Sufjan Stevens, “Javelin”

Dipping into both the chamber-folk balladry of his early career and his later electronic experimentation, Stevens’ 10th LP is a whispered statement that yells its intentions into the void.
Reviews

Sufjan Stevens, Javelin

Dipping into both the chamber-folk balladry of his early career and his later electronic experimentation, Stevens’ 10th LP is a whispered statement that yells its intentions into the void.

Words: Kyle Lemmon

October 09, 2023

Sufjan Stevens
Javelin
ASTHMATIC KITTY
ABOVE THE CURRENT

Across 10 albums and countless side projects, Sufjan Stevens’ inimitable whispering vocals are the only constant throughline. Various genre costume changes, Christmas LPs, abandoned conceptual stunts, and unexpected moonlighting gigs with musical industry friends color the margins, but Stevens’ personal and spiritual life inform his central themes—and when those two sides of himself collide is when he creates his most enduring music.

In the lead up to the release of Javelin, his first proper LP as a singer-songwriter in eight years, Stevens has been physically struck down with a rare and immobilizing disease called Guillain-Barré syndrome, while earlier this year his partner Evans Richardson IV (to whom Javelin is dedicated) passed away. Stevens’ recent flurry of social media posts, much like the 48 pages of heart-melting essays about love and illness that accompany the new album, showcase his longtime ability to make even his most unique life experiences so immediately relatable. He renders his current health and emotional battles with a fragile and beautiful light that can sometimes approach raw-nerve comedy or spiritual philosophy. It’s yet another reminder that when Stevens encounters adversity he puts it through his unique artistic lens and his soft-spoken vocals are just as strong as a yell. With this new context, Javelin is a whispered statement that screams its intentions into the void.

Stevens’ discography now spans over 20 years, beginning with chamber-folk balladry before shifting to panoramic symphonic-pop and all manner of electronic experimentation. His two releases after the landmark 2015 LP Carrie & Lowell have not aged as well as Michigan, Seven Swans, Illinois, or The Age of Adz, but The Ascension and Convocations serve just as much of a purpose as his oddball and high-concept collaborations with his stepfather Lowell Brams (Aporia) and fellow folk whisperer Angelo De Augustine (A Beginner’s Mind). Both provided more colors to pull from for the next blank canvas.

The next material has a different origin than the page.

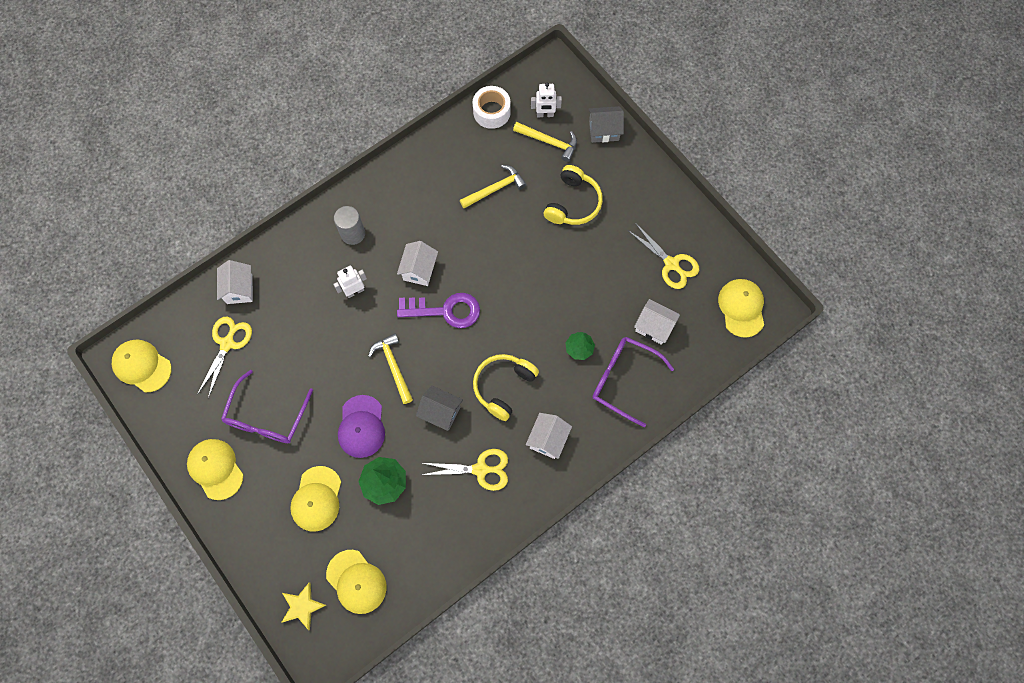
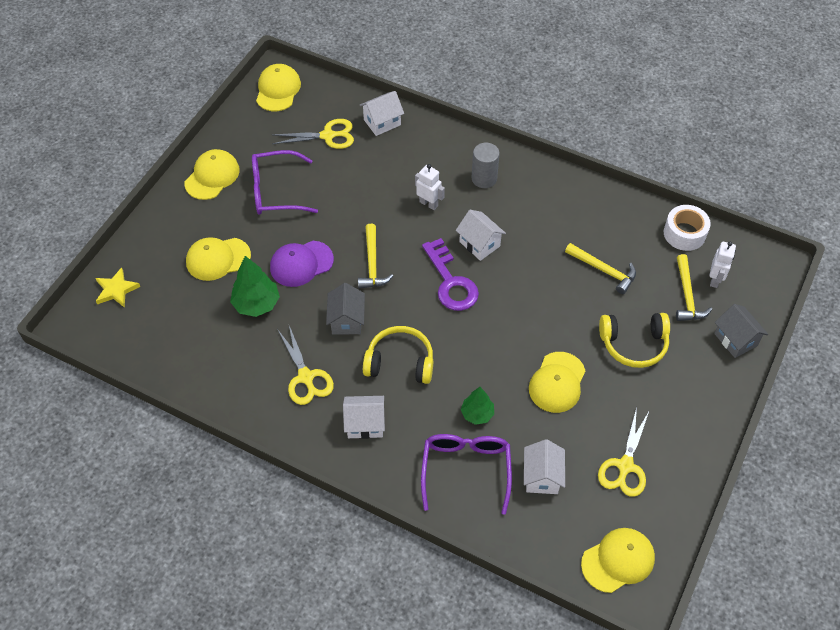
camera: 65 degrees right, 15 degrees down
(356, 581) = (154, 321): yellow cap -> yellow cap (557, 382)
(393, 366) = (372, 264): yellow hammer -> yellow hammer turned 135 degrees clockwise
(419, 270) = (479, 244): white house -> white house turned 60 degrees clockwise
(545, 114) = (715, 279): white robot -> white robot turned 135 degrees counterclockwise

Meanwhile, the reliable woodwinds that colored much of Stevens’ 2000 debut A Sun Came are welcome returning guests on several Javelin tracks. Many of these new acoustic songs feel like they’re melodies caught in a production slipstream, which gives them a propulsive quality that recent tracks sorely lacked. This is apparent on the first single, “So You Are Tired,” a breathy ballad about a disintegrating relationship: “The man still in love with you / When I already knew it was done,” Stevens sings, adding a droplet of acid to your heart. Naturally, the Bible continues to color some themes as well. The title track references the story of Saul trying to spear David, and it’s masterfully simple in its horrific descriptions: “For if it had hit its mark / There’d be blood in the place / Where you stood.”

Stevens reopens the Good Book again on “Everything That Rises”—“Jesus, lift me up to a higher plane / Can you come around before I go insane?”—and circles back to this sentiment on the airy “Genuflecting Ghost,” both of which inhabit darker spiritual places than we heard on Seven Swans. The longest song by a wide margin is the epic “Shit Talk,” which features longtime collaborator Bryce Dessner of The National. The track touches on romantic love, but the love of Christ and his wandering children could also be part of the discussion when approaching the lyrics from another angle (“I will always love you / But I cannot look at you”).

Despite its spirituality, Javelin is a more expansive successor to Seven Swans, since Stevens takes his lovesick melodies and shoots them through with human rawness and production techniques he’s refined from nearly a quarter century of electronic experimentation. That being said, a romantic love can easily be swapped in for a spiritual one, as both can be dangerous cocktails of tender emotions.

This strong set of nine original songs (and one Neil Young cover: a beautiful acoustic version of Harvest’s most overwrought and plodding studio track, “There’s a World”) contains some of the songwriter’s most restrained efforts. This is something we haven’t heard from Sufjan since the pre-Illinois era—it’s encouraging to hear it again, and we welcome the next era in his storied career after he’s stronger on both a physical and emotional level.